"Kamu mendadak jadi aneh, meski teman-teman tidak sadar akan hal itu. IPK kamu turun drastis. Belum lagi, kesehatan kamu yang lemah jadi pemicu kamu masuk rumah sakit saat itu."
Sambil mendengar DF, aku mengaduk gelas yang sudah terisi air panas dan gula, kemudian menyimpan teh celup di dalamnya.
"Terus, waktu selesai wisuda SMA 4 tahun lalu, tiba-tiba hubungan kamu diputuskan oleh FT secara sepihak. Kamu jadi sosok yang sulit mengendalikan emosi. Sering marah, berdiam diri di kamar, kadang juga menangis diam-diam."

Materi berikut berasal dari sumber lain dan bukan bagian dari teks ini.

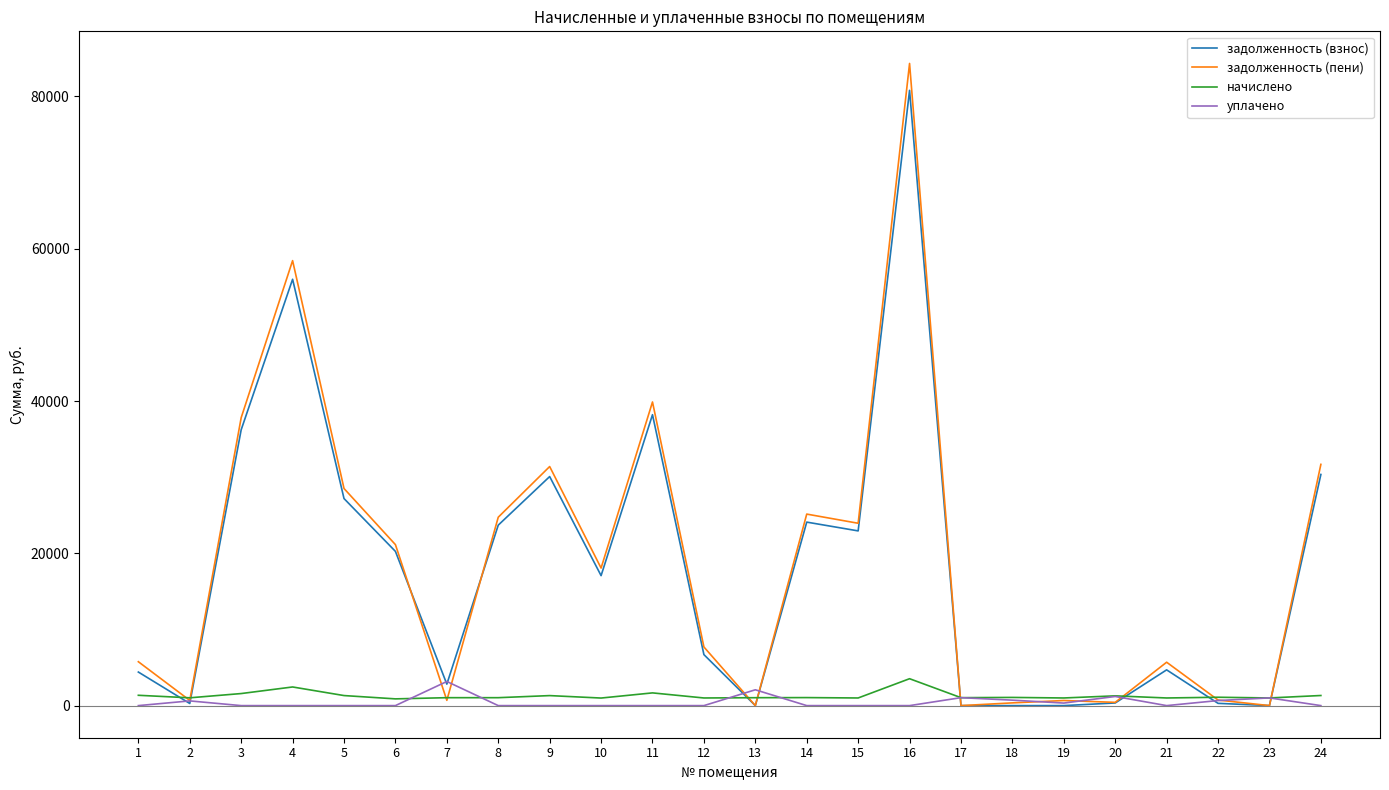

At how many categories does at least one series exceed 50862?

2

"Minum dulu," kataku menyerahkan gelas ke tangannya. "Waktu itu aku masih dalam tahap labil. Jadi, harap maklum saja."
DF menyesap tehnya sedikit demi sedikit, lalu kembali melanjutkan pidatonya yang belum selesai.
"Urusan patah hati kan bukan hal yang sederhana. Paling tidak, aku di sini untuk memberi support agar kamu tetap bisa-"
Volume suara DF mendadak mengecil, lalu perlahan hilang tenggelam dalam ketidakmengertian pikiranku. Keringat dingin menetes di pelipis disusul oleh jantungku yang mulai terasa sakit. Aku memegang dada, merasakan detak jantung mulai berdetak di luar batas normal. Sial, mengapa ini terjadi lagi.
Sekilas, aku melihat DF tampak cemas melihat keadaanku yang seperti ini. Tapi, aku terlalu kaku untuk menggerakkan badan, bahkan untuk berdiri sekalipun. Lalu pada detik selanjutnya, aku roboh dan berbaring di lantai sampai tak sadarkan diri.
***
Begitu membuka mata, aku melihat DF berdiri memandang ke luar jendela. Aku pikir aku ada di kamar. Ternyata salah. Aku pasti ada di rumah sakit. Bau obatnya sangat tajam tercium. Bajuku pun telah terganti oleh baju khusus pasien berwarna biru langit.
Samar-samar di tengah kesadaranku yang belum sempurna, aku melihat tirai di sebelah kananku. Itu tempat tidur yang lain. Aku yakin itu. Tapi masalah ada pasien atau tidaknya, aku tidak tahu. Tidak terdengar suara apa-apa dari bilik sebelah.